[Records shown]
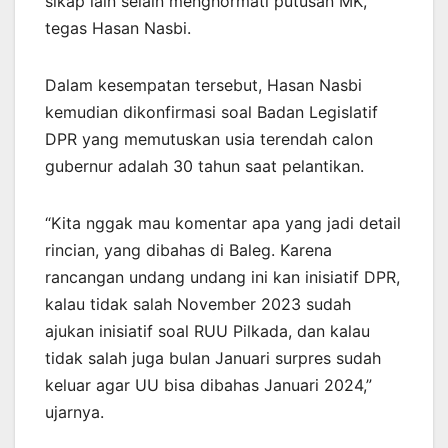
sikap lain selain menghormati putusan MK,”
tegas Hasan Nasbi.
Dalam kesempatan tersebut, Hasan Nasbi
kemudian dikonfirmasi soal Badan Legislatif
DPR yang memutuskan usia terendah calon
gubernur adalah 30 tahun saat pelantikan.
“Kita nggak mau komentar apa yang jadi detail
rincian, yang dibahas di Baleg. Karena
rancangan undang undang ini kan inisiatif DPR,
kalau tidak salah November 2023 sudah
ajukan inisiatif soal RUU Pilkada, dan kalau
tidak salah juga bulan Januari surpres sudah
keluar agar UU bisa dibahas Januari 2024,”
ujarnya.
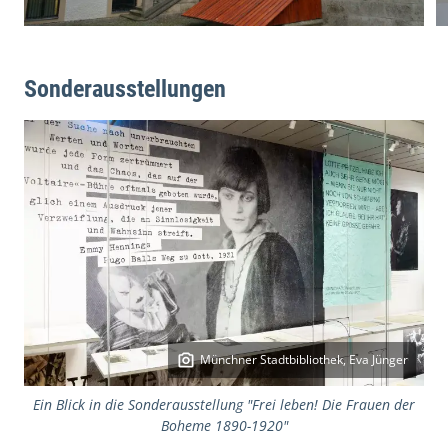
Sonderausstellungen
Münchner Stadtbibliothek, Eva Jünger
Ein Blick in die Sonderausstellung "Frei leben! Die Frauen der
Boheme 1890-1920"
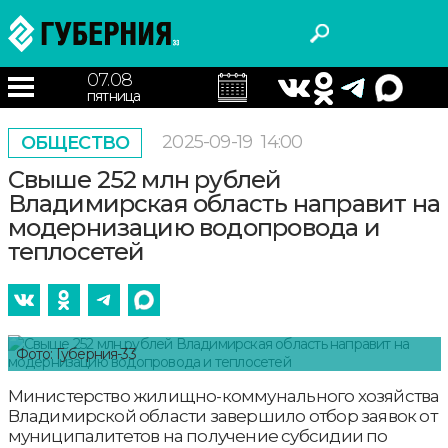
07.08
пятница
2025-09-19
14:00
ОБЩЕСТВО
Свыше 252 млн рублей
Владимирская область направит на
модернизацию водопровода и
теплосетей
Фото: Губерния-33
Министерство жилищно-коммунального хозяйства
Владимирской области завершило отбор заявок от
муниципалитетов на получение субсидии по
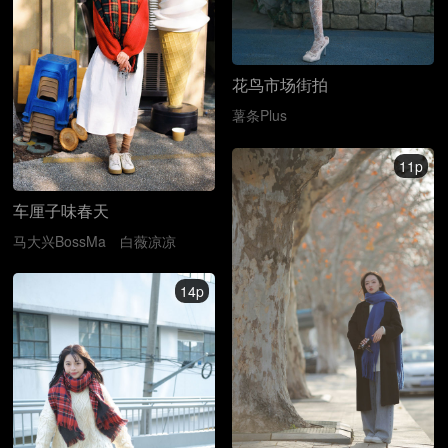
花鸟市场街拍
薯条Plus
11p
车厘子味春天
马大兴BossMa
白薇凉凉
14p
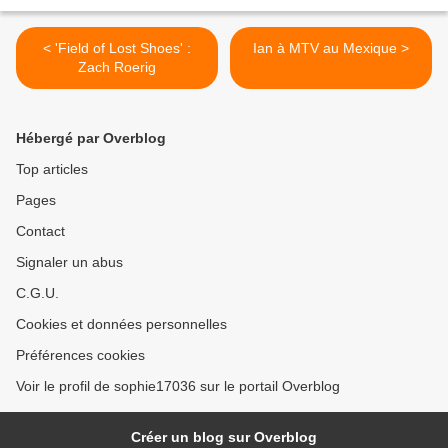
< 'Field of Lost Shoes' :
Ian à MTV au Mexique >
Zach Roerig
Hébergé par Overblog
Top articles
Pages
Contact
Signaler un abus
C.G.U.
Cookies et données personnelles
Préférences cookies
Voir le profil de sophie17036 sur le portail Overblog
Créer un blog sur Overblog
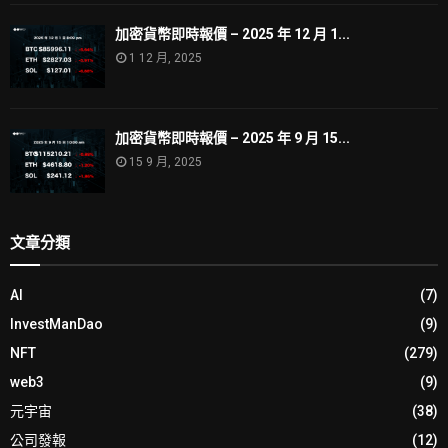
加密貨幣即時報價 – 2025 年 12 月 1...
1 12 月, 2025
加密貨幣即時報價 – 2025 年 9 月 15...
15 9 月, 2025
文章分類
AI
(7)
InvestManDao
(9)
NFT
(279)
web3
(9)
元宇宙
(38)
公司發報
(12)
[/Records shown]
Try it: Output the listing as a numbered list, from the line that contains "Sonderausstellungen" through the end of the listing, with both ends included and blank lines left out. Leave the pictures out of the answer.

Exercise output:
1. Sonderausstellungen
2. Münchner Stadtbibliothek, Eva Jünger
3. Ein Blick in die Sonderausstellung "Frei leben! Die Frauen der
4. Boheme 1890-1920"
5. 07.08
6. пятница
7. 2025-09-19
8. 14:00
9. ОБЩЕСТВО
10. Свыше 252 млн рублей
11. Владимирская область направит на
12. модернизацию водопровода и
13. теплосетей
14. Фото: Губерния-33
15. Министерство жилищно-коммунального хозяйства
16. Владимирской области завершило отбор заявок от
17. муниципалитетов на получение субсидии по
18. 花鸟市场街拍
19. 薯条Plus
20. 11p
21. 车厘子味春天
22. 马大兴BossMa
23. 白薇凉凉
24. 14p
25. < 'Field of Lost Shoes' :
26. Ian à MTV au Mexique >
27. Zach Roerig
28. Hébergé par Overblog
29. Top articles
30. Pages
31. Contact
32. Signaler un abus
33. C.G.U.
34. Cookies et données personnelles
35. Préférences cookies
36. Voir le profil de sophie17036 sur le portail Overblog
37. Créer un blog sur Overblog
38. 加密貨幣即時報價 – 2025 年 12 月 1...
39. 1 12 月, 2025
40. 加密貨幣即時報價 – 2025 年 9 月 15...
41. 15 9 月, 2025
42. 文章分類
43. AI
44. (7)
45. InvestManDao
46. (9)
47. NFT
48. (279)
49. web3
50. (9)
51. 元宇宙
52. (38)
53. 公司發報
54. (12)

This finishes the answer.